Following the lead by Namibian President Hage Geingob in launching a nationwide clean-up campaign last month, the High Commission of India in Windhoek undertook a cleanliness drive inside the premises of its offices on May 31.
The officers and staff of the High Commission also planted a few saplings to contribute to the success of the initiative.
The High Commissioner of India to Namibia Kumar Tuhin told New Era that the Indian philosophy and lifestyle has long been rooted in the concept of co-existence with nature.
With “Beat Plastic Pollution” as the theme for this year’s edition, the world is coming together to combat single-use plastic pollution.
Tuhin said India has demonstrated tremendous global leadership on climate change and the need to shift to a low carbon economy.
The country has one of the highest recycling rates in the world.
Tuhin noted that the challenge of climate change calls for extraordinary vision, leadership, compassion and wisdom.
India has taken several measures to combat climate change and to promote clean environment. Some of these initiatives highlighted are that India, even though not a part of the problem has been an active and constructive participant in the search for solutions.
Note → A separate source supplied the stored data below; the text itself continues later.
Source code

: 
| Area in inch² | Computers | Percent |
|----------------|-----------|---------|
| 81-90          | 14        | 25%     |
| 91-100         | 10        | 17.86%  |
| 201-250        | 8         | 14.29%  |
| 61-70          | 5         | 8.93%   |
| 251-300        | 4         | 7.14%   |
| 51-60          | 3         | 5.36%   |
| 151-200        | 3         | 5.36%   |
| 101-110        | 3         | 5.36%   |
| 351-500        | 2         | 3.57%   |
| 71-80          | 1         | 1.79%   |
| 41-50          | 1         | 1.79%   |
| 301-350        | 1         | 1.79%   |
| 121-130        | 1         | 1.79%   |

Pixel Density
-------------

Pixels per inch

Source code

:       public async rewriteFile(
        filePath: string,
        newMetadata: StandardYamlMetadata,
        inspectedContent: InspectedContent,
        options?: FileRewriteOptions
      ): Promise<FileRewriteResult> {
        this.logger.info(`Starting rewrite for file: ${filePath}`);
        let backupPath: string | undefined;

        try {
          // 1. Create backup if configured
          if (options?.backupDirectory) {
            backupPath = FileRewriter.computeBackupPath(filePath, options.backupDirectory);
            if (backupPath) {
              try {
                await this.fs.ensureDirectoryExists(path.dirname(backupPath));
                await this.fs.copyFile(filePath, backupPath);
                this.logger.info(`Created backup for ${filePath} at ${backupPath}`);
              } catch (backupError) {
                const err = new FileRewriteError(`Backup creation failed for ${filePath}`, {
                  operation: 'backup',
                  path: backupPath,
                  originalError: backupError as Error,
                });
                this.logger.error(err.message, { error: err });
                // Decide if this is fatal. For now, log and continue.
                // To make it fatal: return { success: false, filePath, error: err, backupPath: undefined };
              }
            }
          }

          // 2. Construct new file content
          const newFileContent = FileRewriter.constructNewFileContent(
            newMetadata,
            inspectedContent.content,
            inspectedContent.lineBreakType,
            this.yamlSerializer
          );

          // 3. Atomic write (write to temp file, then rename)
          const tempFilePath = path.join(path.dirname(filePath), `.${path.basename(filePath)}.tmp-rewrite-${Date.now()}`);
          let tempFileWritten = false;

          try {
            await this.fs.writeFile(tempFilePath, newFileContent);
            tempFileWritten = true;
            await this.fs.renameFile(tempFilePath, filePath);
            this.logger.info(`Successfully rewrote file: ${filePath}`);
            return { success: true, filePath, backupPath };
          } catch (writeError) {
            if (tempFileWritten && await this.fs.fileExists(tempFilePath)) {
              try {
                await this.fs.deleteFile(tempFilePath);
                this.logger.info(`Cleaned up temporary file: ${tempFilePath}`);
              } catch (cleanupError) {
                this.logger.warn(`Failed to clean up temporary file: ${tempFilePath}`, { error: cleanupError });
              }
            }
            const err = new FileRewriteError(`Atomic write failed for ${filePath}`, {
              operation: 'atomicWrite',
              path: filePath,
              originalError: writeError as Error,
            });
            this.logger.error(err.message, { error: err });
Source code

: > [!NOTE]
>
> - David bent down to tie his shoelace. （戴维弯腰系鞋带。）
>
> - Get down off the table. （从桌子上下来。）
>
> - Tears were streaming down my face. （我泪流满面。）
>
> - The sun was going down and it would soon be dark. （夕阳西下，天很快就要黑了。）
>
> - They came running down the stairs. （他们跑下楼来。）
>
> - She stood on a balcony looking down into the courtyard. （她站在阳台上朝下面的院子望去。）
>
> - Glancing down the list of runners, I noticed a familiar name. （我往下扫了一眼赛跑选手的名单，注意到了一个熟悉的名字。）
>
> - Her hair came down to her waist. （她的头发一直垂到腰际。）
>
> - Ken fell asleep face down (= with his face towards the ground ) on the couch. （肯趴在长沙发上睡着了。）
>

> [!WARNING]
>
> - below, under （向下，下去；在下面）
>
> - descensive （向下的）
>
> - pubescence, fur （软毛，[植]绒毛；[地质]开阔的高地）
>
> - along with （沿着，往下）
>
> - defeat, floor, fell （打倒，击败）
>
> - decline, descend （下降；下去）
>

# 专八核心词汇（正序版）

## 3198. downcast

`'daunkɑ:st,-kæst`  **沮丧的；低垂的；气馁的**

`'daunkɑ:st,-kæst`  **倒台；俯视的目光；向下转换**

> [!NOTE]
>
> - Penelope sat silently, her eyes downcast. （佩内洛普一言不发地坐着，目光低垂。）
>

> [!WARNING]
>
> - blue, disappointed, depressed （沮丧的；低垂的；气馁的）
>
India declared a voluntary goal of reducing the emissions intensity of its GDP by 20–25 percent, over 2005 levels, by 2020, despite having no binding mitigation obligations as per the United Nations Framework Convention on Climate Change (UNFCCC).
A slew of policy measures was launched to achieve this goal. As a result, the emission intensity of India’s GDP has decreased by 12 percent between 2005 and 2010. India is committed to reduce the emissions intensity of its GDP by 33 to 35 percent by 2030 from 2005 level. The United Nations Environment Programme (UNEP) in its Emission Gap Report 2014 has recognized India as one of the countries on course to achieving its voluntary goal.
India has been successful in improving carbon stock in its forest by about 5 percent from 6 621.5 million tons in 2005 to 6 941 million tonnes in 2013 and working towards creating an additional carbon sink of 2.5 to 3 billion tonnes of CO2 equivalent through additional forest.
India has undertaken to achieve about 40 percent cumulative electric power installed capacity from non-fossil fuel-based energy resources by 2030 with the help of transfer of technology and low cost international finance including from Green Climate Fund (GCF). The government of India has set a target of 175GW of renewable power by 2022 and out of this 100GW will be achieved through solar mission target.
The Indian wind industry aims to achieve the government’s 60 GW capacity target ahead of the 2022 deadline as it has already crossed the 34 GW mark.